(Dataset records)
• • • • • • •

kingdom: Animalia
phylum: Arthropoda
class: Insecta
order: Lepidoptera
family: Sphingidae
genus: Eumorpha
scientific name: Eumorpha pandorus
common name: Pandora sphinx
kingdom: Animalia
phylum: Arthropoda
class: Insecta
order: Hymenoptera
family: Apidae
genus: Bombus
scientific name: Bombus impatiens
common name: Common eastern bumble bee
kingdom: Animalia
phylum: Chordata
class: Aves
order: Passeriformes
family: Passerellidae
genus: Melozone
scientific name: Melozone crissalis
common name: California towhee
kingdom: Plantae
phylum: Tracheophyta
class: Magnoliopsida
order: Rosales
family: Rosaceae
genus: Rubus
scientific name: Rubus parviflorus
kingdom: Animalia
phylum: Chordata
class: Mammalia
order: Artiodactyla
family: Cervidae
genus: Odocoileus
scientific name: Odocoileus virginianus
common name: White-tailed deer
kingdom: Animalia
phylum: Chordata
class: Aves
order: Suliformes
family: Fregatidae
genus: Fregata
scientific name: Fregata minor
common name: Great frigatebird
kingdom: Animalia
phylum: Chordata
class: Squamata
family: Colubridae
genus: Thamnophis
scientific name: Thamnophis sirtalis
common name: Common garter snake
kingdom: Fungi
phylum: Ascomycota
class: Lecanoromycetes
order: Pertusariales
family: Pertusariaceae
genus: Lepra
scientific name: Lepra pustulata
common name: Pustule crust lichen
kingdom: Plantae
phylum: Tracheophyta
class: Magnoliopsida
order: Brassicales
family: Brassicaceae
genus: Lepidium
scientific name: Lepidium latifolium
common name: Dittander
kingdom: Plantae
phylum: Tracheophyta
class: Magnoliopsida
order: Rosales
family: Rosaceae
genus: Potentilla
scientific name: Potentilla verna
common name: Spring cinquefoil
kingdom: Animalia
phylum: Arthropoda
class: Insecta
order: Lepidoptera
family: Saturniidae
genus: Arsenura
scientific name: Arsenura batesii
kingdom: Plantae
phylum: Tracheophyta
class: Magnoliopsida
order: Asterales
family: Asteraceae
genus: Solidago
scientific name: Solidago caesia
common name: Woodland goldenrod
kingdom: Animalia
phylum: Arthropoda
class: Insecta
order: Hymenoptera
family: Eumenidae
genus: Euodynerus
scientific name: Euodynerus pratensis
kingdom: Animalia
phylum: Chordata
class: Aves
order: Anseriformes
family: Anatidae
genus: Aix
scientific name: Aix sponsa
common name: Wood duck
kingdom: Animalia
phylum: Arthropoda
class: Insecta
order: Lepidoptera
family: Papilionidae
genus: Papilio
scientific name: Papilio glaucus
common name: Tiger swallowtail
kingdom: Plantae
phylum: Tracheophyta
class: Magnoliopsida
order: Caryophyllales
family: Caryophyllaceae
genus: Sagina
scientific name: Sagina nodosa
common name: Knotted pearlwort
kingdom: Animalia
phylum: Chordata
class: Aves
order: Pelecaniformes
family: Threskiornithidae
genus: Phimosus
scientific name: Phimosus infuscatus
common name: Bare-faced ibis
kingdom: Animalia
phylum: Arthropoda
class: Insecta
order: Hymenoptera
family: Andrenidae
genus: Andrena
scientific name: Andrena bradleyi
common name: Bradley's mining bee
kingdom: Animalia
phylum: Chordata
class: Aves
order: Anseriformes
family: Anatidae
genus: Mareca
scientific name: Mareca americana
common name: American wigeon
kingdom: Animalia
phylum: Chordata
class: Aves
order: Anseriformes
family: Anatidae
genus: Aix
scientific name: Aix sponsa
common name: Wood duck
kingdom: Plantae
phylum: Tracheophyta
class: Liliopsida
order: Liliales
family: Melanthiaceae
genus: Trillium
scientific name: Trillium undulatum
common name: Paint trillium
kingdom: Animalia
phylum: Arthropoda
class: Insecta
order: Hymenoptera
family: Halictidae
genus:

• • • • • • •

Exercise task: Starting with the line containing "common name: Bare-faced ibis" and going on through the last line, swap "common name" for "vernacular name". Give those lines back with nothing else changed.

Exercise response:
vernacular name: Bare-faced ibis
kingdom: Animalia
phylum: Arthropoda
class: Insecta
order: Hymenoptera
family: Andrenidae
genus: Andrena
scientific name: Andrena bradleyi
vernacular name: Bradley's mining bee
kingdom: Animalia
phylum: Chordata
class: Aves
order: Anseriformes
family: Anatidae
genus: Mareca
scientific name: Mareca americana
vernacular name: American wigeon
kingdom: Animalia
phylum: Chordata
class: Aves
order: Anseriformes
family: Anatidae
genus: Aix
scientific name: Aix sponsa
vernacular name: Wood duck
kingdom: Plantae
phylum: Tracheophyta
class: Liliopsida
order: Liliales
family: Melanthiaceae
genus: Trillium
scientific name: Trillium undulatum
vernacular name: Paint trillium
kingdom: Animalia
phylum: Arthropoda
class: Insecta
order: Hymenoptera
family: Halictidae
genus:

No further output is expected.